The Tamiflu Cochrane review began in 2009, but it was not until 2013 that Roche finally released the full clinical data. Jefferson said that it was only after analyzing the raw data that the team found Tamiflu could shorten influenza by only a few hours.22
Steps to Reduce the Risk of Severe Disease
Some health experts and the media are using the rising number of cases of COVID-19 diagnosed each day as a way of encouraging people to stay in place and wait for a vaccination. As I’ve written several times in the past months, PCR testing does not accurately diagnose an active infection.
I recommend that you proactively work to support your immune system using strategies evidence has demonstrated reduces your risk of severe disease. You’ll find several simple, yet significant strategies on my Coronavirus Resource Page.

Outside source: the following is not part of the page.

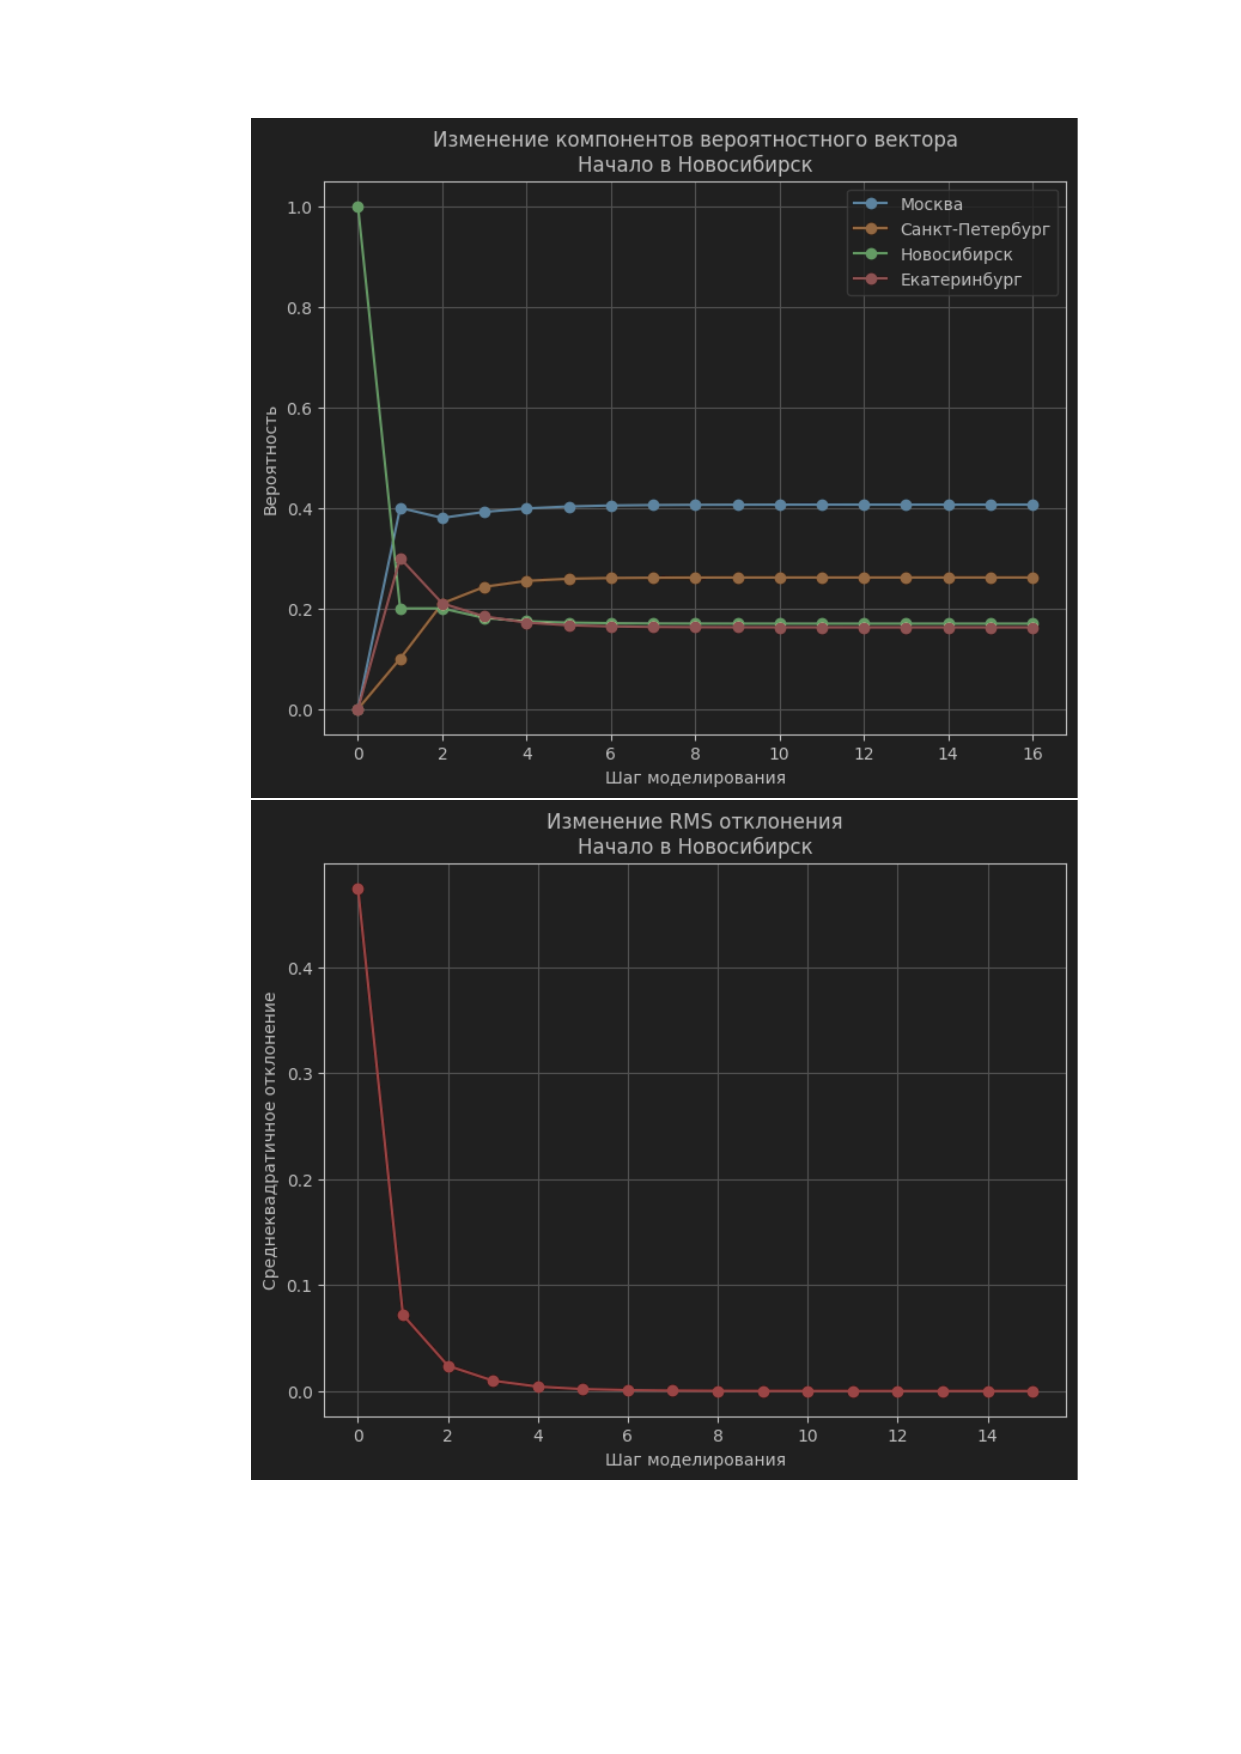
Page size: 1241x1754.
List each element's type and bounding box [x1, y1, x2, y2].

picture [251, 118, 1078, 798]
picture [251, 800, 1078, 1480]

As I have written, it has become apparent that optimizing your vitamin D level may be the least expensive, easiest and most beneficial strategy to minimize your risk.
It is also important to make simple lifestyle changes that have an impact on normalizing your blood sugar levels as this can reduce your risk of heart disease, Type 2 diabetes and severe disease from SARS-CoV-2 and other viral infections like flu.23,24
You may lower your risk of heart disease by following suggestions that affect your lifestyle and exposure to environmental toxins. In my article, “Cholesterol Managers Want to Double Statin Prescriptions,” I share a list to help minimize your toxic exposure and improve your body’s ability to maintain good heart health.
Additionally, in “Nearly Half of American Adults Have Cardiovascular Disease,” I summarize further strategies to improve microcirculation in your heart. I also talk about mitochondrial function and insulin resistance, which are related to strong heart health.
It is difficult to control Type 2 diabetes when you rely strictly on medication and do not change the underlying lifestyle factors that have caused the problem. If properly addressed, Type 2 diabetes can be entirely reversible in most people.
The reason is that Type 2 diabetes is a diet-derived condition rooted in insulin resistance and faulty leptin signaling. This means it can effectively be treated and reversed through dietary and lifestyle choices. I discuss this further, with suggestions for changes, in “Diabetes Can Increase Complications of COVID-19.”